Excerpt |

EXERCISE 1.2

1. Which of the following are examples of the null set? (Ex 1.2 sets ncert maths solution class 11)

(i) Set of odd natural numbers divisible by 2

(ii) Set of even prime numbers

(iii) {x: x is a natural numbers, x < 5 and x > 7}

(iv) {y: y is a point common to any two parallel lines}

Solution: (i) Set of odd natural numbers is a null set, as odd numbers are not divisible by 2.

(ii) Set of even prime numbers is not a null set, as 2 is an even prime number.

(iii) {x: x is a natural number, $x < 5$ and $x > 7$ } is a null set, a number cannot be both less than 5 and greater than 7.

(iv) {y: y is a point common to any two parallel lines} is a null set, the parallel lines do not intersect. Therefore, they have no common point.

2. Which of the following sets are finite or infinite?

(i) The set of months of a year

(ii) {1, 2, 3 …}

(iii) {1, 2, 3 … 99, 100}

(iv) The set of positive integers greater than 100

(v) The set of prime numbers less than 99

Solution: (i) The set of months of a year is a finite set, as it contains 12 elements.

(ii) $\{1, 2, 3 …\}$ is an infinite set because it has an infinite number of natural numbers.

(iii) $\{1, 2, 3 …99, 100\}$ is a finite set.

Data section |

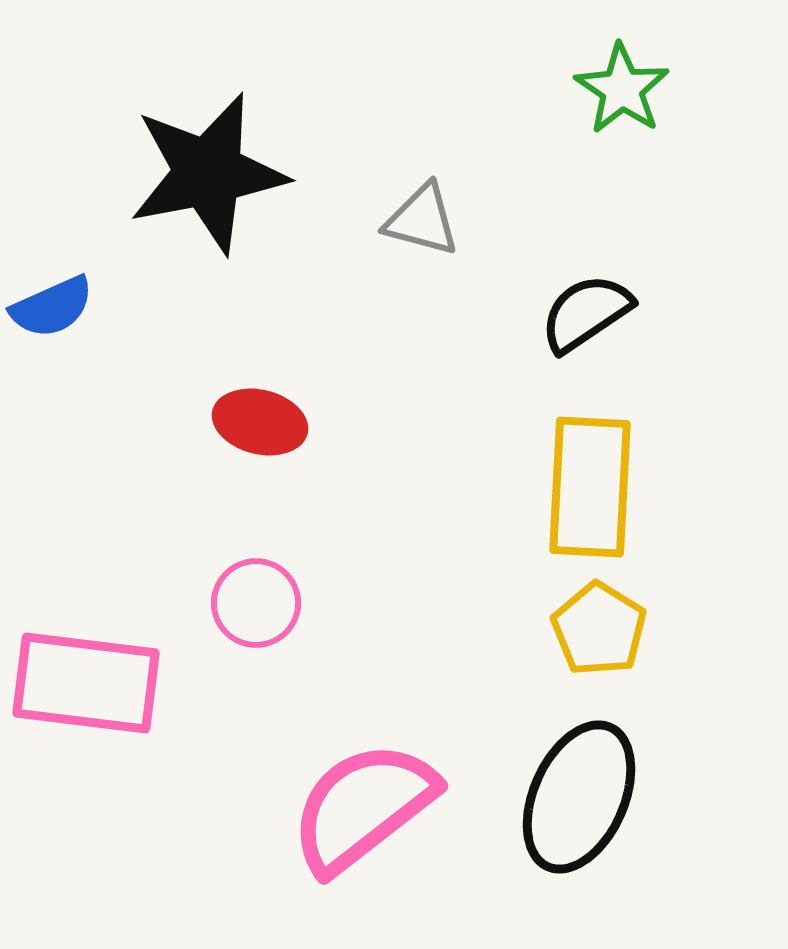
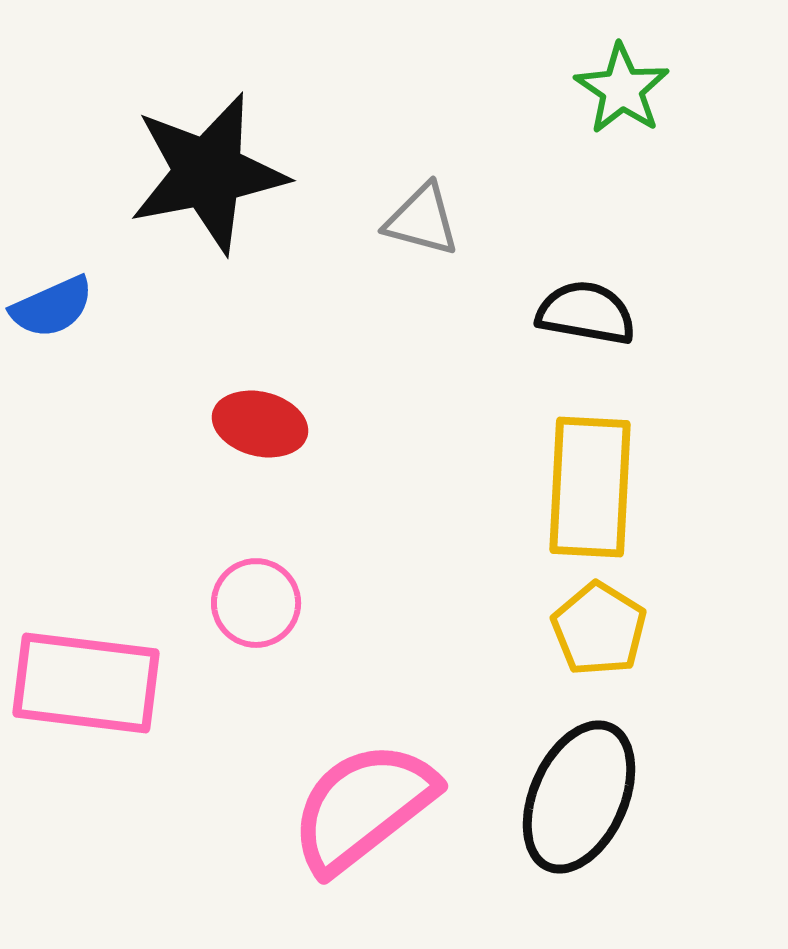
black semicircle: rotated 44 degrees clockwise
red ellipse: moved 2 px down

Complete the following |
#1 Reproduce word for word the part of the sets exercise above that opens with the words containing "(iv) The set" and closes with "of natural numbers.".
#2 Write the next part of the exercise on sets, picking up right after its last line.

Outputs in order |
#1
(iv) The set of positive integers greater than 100

(v) The set of prime numbers less than 99

Solution: (i) The set of months of a year is a finite set, as it contains 12 elements.

(ii) $\{1, 2, 3 …\}$ is an infinite set because it has an infinite number of natural numbers.

#2
(iv) The set of positive integers greater than 100 is an infinite set,

(v) The set of prime numbers less than 99 is a finite set.

3. State whether each of the following sets is finite or infinite.

(i) The set of lines which are parallel to the x-axis

(ii) The set of letters in the English alphabet

(iii) The set of numbers which are multiple of 5

(iv) The set of animals living on the earth

(v) The set of circles passing through the origin (0, 0)

Solution: (i) The set of lines which are parallel to the x-axis is an infinite set.

(ii) The set of letters in the English alphabet is a finite set, it contains 26 elements.

(iii) The set of numbers which are multiple of 5 is an infinite set.

(iv) The set of animals living on the earth is a finite set, the number of animals living on the earth is finite.

(v) The set of circles passing through the origin (0, 0) is an infinite set.

4. In the following, state whether A = B or not.

(i) A = {a, b, c, d}; B = {d, c, b, a}

(ii) A = {4, 8, 12, 16}; B = {8, 4, 16, 18}

(iii) A = {2, 4, 6, 8, 10}; B = {x: x is positive even integer and x ≤ 10}

(iv) A = {x: x is a multiple of 10}; B = {10, 15, 20, 25, 30 …}

Solution:

(i) A = {a, b, c, d}; B = {d, c, b, a}

The order in which the elements of a set are listed is not significant.

Therefore, $A = B$ .

(ii) A = {4, 8, 12, 16}; B = {8, 4, 16, 18}

We know that 12 ∈ A but 12 ∉ B.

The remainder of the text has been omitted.